TASKS
a) According to the text on Kamchatka glaciers, what share of the peninsula's total glacier area do the six major regions cover?
b) Print the part of the text on Kamchatka glaciers between "where n is the" and "Maharjan and Shrestha2014).", inclusive, word for word.

TEXT SHOWN
In this study, we measured changes in glacier area and surface elevation in the major six regions described above – AV: Avachinsky Volcanic Group, KR: Kronotsky Peninsula, KL: Klyuchevskaya Volcanic Group, IC: Ichinsky, AL: Alney and NS: Northern Sredinny Ranges (Fig. 1). Furthermore, the AV and NS regions are divided into sub-regions – AV1: Avachinsky, AV2: Zhupanovsky, NS1: Shishel, NS2: Khuvkhoitun, NS3: Ostry and NS4: Tylele and Pauk. These regions cover 89% of the total glacier area on the Kamchatka Peninsula. Small glaciers scattered throughout other regions are analyzed only for changes in the area, but not for the surface elevation. These glaciers cover 60 km2 in total, which accounts for 11% of the entire glacier area in Kamchatka.

3. Data and method

3.1. Glacier outline and area

Glacier outlines were delineated manually based on the Landsat 7 Enhanced Thematic Mapper Plus (ETM+) and Landsat 8 Operational Land Imager (OLI) images acquired in 2000‒02 and 2014‒16 (Table S1). The images were downloaded from the Earth Explorer website maintained by the United States Geological Survey (http://earthexplorer.usgs.gov/). We used the ETM+ and OLI images with a spatial resolution of 30 m. Debris-covered glaciers located in AV, KL and IC were delineated with the aid of surface topographic features arising from ice movement (Barr and others, Reference Barr, Lynch, Mullan, De Siena and Spagnolo2018b). Debris-covered and debris-free areas were distinguished based on surface features on the Landsat false color imagery. The ArcticDEM shade maps with 7 m resolutions were used for this purpose (Noh and Howat, Reference Noh and Howat2015; Morin and others, Reference Morin2016). Based on the outlines obtained, the glacier area in each region was calculated for the periods 2000/01/02 and 2014/15/16. Uncertainty in the area measurement δA was estimated as

(1)$$\matrix{ {\delta A = \sqrt {\displaystyle{{\mathop \sum \nolimits_{i = 1}^n {( {A_i-{\hat{A}}_i} ) }^2} \over n}} } \cr } $$

where n is the number of glaciers in the region, A i is the area of an individual glacier computed from a manually delineated outline and $\hat{A}_i$ is the area obtained after the conversion of the polygon to a raster image composed of 30 m × 30 m pixels (Bajracharya and others, Reference Bajracharya, Maharjan and Shrestha2014).

SOURCE MATERIAL
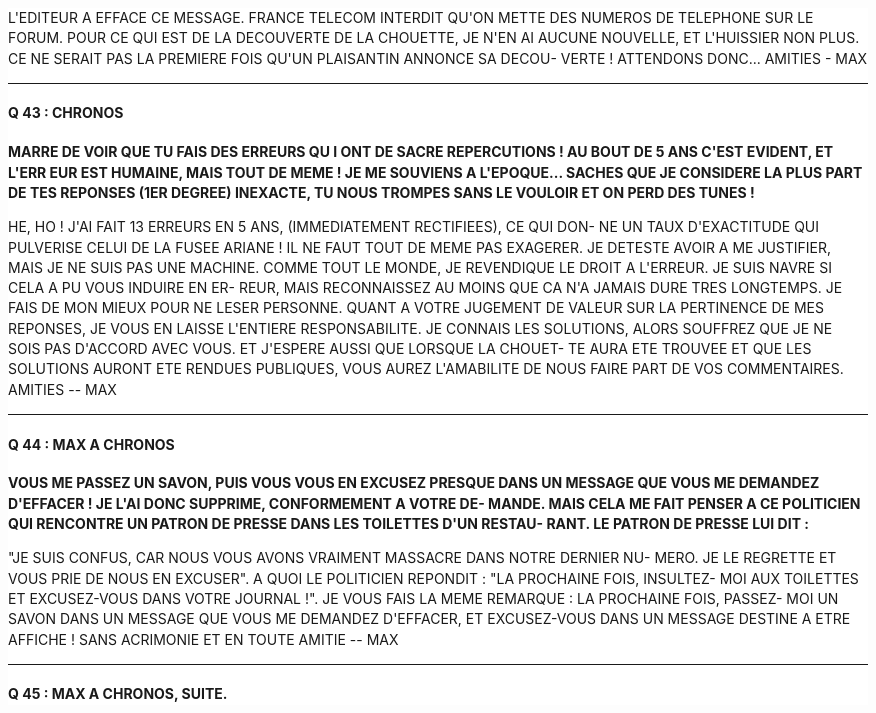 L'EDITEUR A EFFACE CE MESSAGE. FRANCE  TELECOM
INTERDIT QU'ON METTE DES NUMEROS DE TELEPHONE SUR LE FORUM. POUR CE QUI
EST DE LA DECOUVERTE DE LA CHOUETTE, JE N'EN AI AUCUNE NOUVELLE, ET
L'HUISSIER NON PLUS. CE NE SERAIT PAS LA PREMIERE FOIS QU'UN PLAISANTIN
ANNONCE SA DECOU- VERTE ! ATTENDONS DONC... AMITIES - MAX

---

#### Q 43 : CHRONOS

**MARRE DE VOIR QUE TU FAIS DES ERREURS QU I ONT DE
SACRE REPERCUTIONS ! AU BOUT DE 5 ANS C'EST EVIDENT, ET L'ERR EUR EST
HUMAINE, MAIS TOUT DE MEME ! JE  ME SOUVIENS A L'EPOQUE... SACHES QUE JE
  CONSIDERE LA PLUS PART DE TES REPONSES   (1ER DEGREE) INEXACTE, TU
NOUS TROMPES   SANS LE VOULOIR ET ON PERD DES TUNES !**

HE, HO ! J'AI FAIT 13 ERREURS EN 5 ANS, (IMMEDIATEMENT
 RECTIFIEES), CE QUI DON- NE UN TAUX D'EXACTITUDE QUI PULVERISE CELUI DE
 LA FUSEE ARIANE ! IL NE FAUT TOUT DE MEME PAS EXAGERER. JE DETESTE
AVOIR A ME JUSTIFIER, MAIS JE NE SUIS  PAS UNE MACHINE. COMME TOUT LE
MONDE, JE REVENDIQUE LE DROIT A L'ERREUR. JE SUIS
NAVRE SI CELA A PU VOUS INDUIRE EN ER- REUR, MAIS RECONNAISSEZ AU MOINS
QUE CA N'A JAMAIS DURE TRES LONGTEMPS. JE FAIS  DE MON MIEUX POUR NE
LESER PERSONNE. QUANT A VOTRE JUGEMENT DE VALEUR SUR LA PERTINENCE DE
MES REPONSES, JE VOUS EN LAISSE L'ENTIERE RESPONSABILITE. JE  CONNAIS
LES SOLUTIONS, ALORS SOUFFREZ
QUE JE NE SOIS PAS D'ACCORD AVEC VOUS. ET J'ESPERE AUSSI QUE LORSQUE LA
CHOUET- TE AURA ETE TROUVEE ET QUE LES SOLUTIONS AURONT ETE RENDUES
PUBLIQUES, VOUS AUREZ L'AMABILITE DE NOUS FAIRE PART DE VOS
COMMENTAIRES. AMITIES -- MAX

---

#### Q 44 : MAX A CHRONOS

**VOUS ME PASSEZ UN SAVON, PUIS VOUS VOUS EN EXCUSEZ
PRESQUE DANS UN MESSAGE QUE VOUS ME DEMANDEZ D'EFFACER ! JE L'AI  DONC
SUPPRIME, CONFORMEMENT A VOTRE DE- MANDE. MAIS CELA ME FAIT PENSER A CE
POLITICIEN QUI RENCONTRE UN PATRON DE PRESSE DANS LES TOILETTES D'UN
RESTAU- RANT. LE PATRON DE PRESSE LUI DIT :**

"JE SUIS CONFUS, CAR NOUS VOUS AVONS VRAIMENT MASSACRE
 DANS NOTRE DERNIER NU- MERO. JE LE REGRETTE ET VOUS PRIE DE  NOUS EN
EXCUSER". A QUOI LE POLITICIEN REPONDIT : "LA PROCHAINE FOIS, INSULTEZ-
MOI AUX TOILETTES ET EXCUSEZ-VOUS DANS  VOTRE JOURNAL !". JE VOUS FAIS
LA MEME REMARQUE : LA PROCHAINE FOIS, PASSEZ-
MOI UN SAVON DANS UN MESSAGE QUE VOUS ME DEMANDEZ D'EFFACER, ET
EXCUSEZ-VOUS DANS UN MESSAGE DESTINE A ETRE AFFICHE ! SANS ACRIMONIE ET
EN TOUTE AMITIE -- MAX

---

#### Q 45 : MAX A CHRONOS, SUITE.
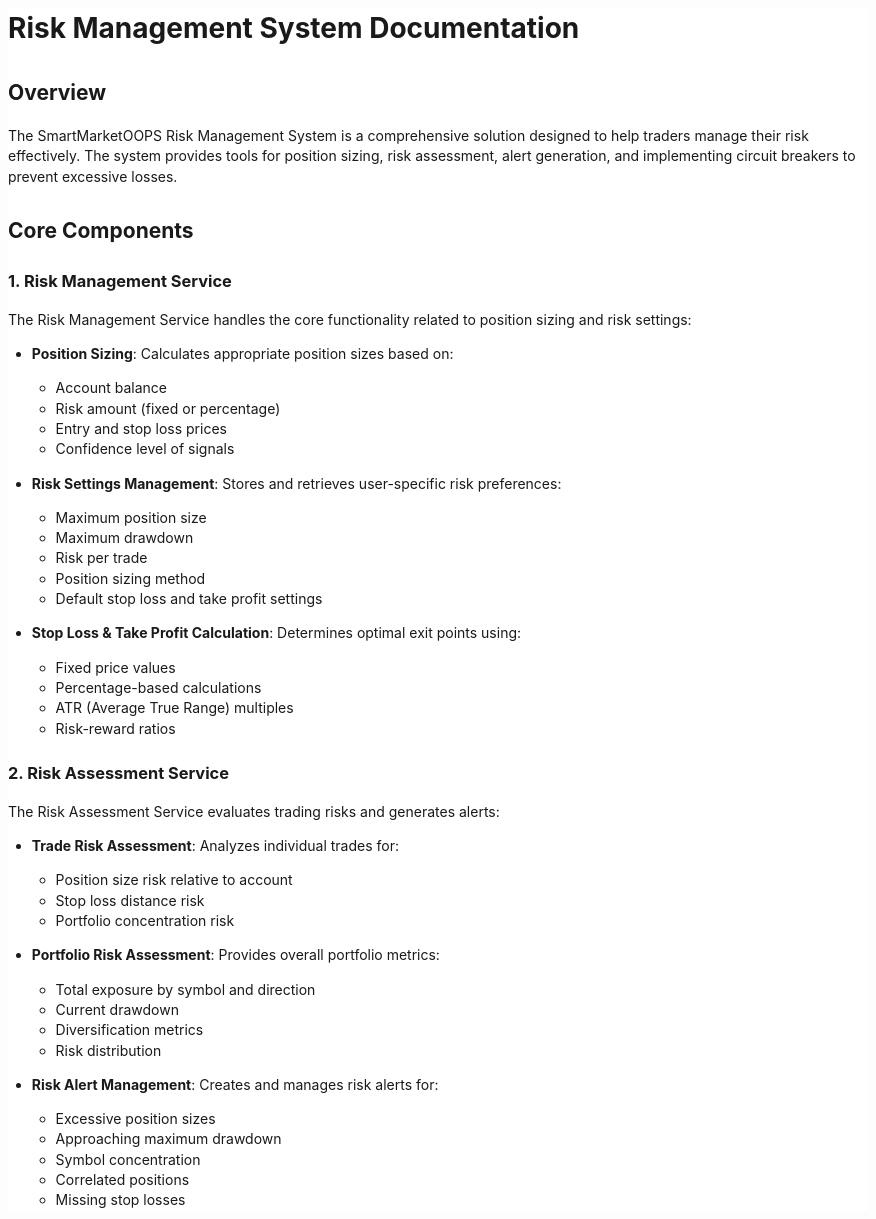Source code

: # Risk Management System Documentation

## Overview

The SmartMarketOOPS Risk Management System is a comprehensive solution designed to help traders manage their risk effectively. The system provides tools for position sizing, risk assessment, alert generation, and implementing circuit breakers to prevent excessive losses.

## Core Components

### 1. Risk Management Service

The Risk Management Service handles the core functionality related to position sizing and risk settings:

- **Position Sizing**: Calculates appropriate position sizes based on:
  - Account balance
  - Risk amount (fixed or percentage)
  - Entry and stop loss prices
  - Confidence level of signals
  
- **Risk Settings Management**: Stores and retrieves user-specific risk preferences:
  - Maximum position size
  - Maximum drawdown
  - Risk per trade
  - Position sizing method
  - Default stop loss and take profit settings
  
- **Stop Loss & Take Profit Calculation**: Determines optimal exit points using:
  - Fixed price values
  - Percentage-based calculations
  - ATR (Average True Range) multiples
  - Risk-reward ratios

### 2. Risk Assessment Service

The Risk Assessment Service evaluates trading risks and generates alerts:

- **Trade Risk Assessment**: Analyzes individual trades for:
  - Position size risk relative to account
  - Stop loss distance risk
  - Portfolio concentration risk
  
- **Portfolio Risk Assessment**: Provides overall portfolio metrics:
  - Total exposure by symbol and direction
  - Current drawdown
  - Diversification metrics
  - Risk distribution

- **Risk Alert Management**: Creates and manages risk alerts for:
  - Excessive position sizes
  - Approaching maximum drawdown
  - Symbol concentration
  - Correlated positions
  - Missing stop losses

==

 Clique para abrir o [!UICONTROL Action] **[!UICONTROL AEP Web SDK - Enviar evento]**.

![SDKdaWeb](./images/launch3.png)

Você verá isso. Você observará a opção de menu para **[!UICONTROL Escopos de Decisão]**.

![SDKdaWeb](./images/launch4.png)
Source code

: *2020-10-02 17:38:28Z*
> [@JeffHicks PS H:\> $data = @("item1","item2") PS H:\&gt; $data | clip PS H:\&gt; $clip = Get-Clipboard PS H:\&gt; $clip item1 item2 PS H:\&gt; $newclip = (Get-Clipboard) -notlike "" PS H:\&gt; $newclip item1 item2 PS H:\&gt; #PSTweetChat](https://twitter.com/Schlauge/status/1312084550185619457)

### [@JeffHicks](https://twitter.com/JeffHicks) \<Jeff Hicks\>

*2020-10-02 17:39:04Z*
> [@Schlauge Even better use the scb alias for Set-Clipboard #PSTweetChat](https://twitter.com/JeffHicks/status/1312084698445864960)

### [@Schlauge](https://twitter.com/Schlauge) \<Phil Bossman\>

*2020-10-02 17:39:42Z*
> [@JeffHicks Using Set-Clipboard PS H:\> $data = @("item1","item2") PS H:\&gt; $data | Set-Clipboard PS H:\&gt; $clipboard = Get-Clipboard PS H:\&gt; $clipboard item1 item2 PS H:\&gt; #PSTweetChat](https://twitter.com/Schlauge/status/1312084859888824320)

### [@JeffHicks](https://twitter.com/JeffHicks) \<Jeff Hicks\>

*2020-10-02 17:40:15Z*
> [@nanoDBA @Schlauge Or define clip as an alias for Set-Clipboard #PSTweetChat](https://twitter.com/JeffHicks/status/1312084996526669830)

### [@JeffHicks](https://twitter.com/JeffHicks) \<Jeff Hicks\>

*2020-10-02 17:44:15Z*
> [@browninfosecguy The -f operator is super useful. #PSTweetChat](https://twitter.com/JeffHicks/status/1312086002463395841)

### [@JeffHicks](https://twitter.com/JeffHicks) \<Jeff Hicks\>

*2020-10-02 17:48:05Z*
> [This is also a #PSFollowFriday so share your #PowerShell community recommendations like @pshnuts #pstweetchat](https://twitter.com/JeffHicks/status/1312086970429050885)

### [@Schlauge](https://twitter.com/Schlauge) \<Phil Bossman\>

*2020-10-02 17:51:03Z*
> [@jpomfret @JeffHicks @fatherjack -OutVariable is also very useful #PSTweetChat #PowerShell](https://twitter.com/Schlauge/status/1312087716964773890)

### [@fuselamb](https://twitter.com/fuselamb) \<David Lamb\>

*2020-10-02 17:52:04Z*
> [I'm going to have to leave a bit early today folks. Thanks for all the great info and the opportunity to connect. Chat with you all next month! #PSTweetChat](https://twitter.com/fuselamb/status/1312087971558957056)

...

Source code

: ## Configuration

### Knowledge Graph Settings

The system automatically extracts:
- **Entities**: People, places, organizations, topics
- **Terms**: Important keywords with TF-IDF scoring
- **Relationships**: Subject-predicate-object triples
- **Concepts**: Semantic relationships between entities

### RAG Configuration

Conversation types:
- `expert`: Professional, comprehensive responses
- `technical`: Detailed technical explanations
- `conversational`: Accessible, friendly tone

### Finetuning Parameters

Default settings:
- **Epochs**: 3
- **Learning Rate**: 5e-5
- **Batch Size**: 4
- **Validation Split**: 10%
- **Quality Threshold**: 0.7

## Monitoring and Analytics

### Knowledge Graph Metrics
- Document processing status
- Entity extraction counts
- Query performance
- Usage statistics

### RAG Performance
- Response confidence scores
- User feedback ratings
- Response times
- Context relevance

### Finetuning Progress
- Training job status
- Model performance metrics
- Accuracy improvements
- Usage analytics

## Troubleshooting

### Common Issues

ANSWERS TO THE EXERCISES
a) 89%

b)
where n is the number of glaciers in the region, A i is the area of an individual glacier computed from a manually delineated outline and $\hat{A}_i$ is the area obtained after the conversion of the polygon to a raster image composed of 30 m × 30 m pixels (Bajracharya and others, Reference Bajracharya, Maharjan and Shrestha2014).